> YOUR INSTRUCTIONS:
All that is needed is the number of lines in the records that contain the word "fruit", stated without anything else.

> INPUT RECORDS:
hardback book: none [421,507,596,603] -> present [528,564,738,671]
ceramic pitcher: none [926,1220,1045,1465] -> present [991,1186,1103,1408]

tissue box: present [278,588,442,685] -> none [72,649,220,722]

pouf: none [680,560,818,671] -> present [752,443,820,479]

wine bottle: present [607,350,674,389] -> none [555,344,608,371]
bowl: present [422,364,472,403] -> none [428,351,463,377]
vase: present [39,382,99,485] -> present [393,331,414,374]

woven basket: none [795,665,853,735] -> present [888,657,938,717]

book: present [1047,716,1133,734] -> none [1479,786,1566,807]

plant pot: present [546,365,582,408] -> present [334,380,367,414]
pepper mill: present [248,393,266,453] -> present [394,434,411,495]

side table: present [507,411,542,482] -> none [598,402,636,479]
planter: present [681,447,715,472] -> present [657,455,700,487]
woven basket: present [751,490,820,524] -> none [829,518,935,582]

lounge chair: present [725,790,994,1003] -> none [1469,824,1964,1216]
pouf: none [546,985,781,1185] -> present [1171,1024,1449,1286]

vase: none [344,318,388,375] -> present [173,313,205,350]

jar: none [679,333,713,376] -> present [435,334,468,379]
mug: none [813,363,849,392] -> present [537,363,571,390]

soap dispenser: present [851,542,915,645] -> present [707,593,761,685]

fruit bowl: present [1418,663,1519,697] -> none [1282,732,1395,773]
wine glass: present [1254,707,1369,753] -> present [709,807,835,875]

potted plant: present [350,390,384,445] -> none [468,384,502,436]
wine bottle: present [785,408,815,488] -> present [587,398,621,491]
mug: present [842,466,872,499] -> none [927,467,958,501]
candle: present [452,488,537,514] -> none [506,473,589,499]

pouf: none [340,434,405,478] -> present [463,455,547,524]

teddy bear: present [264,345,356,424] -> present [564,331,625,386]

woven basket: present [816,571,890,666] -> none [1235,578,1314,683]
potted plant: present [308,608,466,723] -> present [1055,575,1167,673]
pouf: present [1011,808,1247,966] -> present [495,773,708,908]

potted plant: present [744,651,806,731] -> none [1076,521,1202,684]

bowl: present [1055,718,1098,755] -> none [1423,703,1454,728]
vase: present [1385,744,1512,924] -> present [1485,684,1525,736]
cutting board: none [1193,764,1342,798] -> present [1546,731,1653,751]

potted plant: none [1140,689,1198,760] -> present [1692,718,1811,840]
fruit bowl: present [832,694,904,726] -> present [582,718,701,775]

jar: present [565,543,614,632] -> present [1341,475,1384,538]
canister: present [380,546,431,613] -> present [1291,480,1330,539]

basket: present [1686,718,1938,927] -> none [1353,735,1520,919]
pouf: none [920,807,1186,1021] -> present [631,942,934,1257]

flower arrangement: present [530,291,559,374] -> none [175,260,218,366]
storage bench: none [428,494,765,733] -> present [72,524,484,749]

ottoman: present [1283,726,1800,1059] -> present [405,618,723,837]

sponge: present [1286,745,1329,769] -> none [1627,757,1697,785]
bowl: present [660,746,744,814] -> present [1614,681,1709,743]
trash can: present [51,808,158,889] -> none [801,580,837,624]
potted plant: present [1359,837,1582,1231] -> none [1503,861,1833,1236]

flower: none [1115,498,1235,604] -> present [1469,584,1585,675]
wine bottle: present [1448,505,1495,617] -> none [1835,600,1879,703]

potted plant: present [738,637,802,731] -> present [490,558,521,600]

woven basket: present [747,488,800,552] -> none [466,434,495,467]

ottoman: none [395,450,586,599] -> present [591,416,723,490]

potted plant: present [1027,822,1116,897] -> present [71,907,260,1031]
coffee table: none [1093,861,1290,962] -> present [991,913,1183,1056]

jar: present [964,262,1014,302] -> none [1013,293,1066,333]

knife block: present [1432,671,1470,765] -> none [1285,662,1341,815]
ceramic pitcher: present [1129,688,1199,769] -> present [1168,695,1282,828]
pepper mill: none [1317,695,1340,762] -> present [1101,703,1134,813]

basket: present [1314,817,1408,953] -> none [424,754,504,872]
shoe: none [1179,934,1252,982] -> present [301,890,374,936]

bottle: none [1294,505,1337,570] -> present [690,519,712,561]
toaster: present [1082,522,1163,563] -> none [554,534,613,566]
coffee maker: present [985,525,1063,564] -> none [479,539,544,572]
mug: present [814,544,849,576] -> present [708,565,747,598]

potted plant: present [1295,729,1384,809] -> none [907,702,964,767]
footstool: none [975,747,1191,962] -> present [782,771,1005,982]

> OUTPUT FOR THIS TASK:
2